AIM OF THE TASK =>
Find the line in the entries below that contains "23: (39, 110)". Repeat it exactly, and every line after it through the line that contains "38: (127, 28)".

Stored data =>
◇ ◇ ◇ ◇ ◇

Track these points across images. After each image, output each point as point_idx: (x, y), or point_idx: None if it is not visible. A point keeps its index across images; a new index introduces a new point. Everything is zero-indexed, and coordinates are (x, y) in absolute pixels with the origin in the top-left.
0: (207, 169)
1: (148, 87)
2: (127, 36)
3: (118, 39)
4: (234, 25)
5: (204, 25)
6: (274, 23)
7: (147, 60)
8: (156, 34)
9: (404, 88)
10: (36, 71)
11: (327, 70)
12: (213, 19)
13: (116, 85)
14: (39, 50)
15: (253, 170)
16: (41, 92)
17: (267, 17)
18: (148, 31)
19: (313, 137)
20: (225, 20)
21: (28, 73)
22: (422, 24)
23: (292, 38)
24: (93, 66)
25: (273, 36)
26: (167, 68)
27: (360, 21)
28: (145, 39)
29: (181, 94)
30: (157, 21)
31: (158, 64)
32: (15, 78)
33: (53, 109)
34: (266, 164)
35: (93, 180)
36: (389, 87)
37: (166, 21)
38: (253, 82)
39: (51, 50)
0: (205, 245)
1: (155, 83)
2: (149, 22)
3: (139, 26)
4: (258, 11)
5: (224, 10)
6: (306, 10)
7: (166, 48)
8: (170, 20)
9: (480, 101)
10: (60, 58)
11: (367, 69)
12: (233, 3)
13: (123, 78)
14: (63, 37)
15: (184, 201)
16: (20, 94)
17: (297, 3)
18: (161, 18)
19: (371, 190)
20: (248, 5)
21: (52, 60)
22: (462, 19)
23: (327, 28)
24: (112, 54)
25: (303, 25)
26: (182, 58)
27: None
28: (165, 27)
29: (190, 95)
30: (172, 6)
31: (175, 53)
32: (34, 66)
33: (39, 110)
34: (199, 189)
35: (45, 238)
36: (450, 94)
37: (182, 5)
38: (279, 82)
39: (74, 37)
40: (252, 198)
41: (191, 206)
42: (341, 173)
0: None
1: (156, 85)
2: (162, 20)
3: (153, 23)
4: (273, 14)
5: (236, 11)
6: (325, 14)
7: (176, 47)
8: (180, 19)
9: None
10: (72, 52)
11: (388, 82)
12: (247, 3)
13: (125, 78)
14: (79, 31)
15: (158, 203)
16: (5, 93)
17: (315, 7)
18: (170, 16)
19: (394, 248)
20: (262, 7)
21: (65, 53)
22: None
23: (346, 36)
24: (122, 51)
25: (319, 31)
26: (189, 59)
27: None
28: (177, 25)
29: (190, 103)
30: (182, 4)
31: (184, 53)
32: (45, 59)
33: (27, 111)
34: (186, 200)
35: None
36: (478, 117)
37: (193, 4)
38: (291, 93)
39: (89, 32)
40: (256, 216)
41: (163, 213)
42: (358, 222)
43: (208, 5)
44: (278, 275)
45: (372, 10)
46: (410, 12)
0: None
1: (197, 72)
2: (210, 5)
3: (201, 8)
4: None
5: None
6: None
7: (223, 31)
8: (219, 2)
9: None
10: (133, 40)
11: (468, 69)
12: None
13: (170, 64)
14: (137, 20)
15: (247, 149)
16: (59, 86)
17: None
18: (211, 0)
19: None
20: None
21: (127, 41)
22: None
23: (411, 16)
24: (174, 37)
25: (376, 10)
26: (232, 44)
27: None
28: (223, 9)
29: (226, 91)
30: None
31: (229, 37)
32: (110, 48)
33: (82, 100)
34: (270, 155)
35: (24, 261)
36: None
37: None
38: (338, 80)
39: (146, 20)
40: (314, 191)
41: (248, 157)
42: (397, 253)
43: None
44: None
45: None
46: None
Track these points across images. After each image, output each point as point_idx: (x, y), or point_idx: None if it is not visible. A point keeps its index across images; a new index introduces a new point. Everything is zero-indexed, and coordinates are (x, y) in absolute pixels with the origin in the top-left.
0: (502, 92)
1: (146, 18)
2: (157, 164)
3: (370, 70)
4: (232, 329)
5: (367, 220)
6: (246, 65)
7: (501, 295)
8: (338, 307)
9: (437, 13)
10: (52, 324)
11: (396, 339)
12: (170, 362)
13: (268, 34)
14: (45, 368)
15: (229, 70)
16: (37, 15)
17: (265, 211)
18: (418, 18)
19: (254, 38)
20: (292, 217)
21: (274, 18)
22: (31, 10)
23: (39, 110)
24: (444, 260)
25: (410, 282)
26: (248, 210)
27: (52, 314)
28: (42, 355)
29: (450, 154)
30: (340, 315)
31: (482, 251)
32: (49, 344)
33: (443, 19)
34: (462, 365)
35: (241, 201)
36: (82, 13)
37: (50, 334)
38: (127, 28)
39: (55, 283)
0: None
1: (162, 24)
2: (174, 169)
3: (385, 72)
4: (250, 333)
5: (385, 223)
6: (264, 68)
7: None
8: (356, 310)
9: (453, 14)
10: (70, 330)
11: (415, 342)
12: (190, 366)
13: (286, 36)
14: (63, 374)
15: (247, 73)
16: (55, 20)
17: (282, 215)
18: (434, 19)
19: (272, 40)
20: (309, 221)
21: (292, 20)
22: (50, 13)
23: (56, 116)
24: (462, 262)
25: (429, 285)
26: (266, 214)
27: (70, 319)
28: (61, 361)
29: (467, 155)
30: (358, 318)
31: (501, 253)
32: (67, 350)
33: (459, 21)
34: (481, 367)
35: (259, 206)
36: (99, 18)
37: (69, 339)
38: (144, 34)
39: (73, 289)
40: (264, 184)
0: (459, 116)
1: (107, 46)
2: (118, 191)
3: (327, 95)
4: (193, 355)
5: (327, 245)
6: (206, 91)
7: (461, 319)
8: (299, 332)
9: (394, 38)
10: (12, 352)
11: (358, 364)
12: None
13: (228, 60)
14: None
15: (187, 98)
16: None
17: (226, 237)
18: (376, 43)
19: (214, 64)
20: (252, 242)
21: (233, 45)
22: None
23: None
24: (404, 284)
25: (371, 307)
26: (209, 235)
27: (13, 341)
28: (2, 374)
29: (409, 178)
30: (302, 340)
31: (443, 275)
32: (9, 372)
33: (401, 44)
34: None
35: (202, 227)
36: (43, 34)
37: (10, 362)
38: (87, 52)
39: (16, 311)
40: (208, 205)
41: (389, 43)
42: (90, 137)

◇ ◇ ◇ ◇ ◇

SOLVED EXERCISE =>
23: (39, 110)
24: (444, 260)
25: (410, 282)
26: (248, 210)
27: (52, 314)
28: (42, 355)
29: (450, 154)
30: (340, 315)
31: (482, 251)
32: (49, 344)
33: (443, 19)
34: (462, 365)
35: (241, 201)
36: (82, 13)
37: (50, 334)
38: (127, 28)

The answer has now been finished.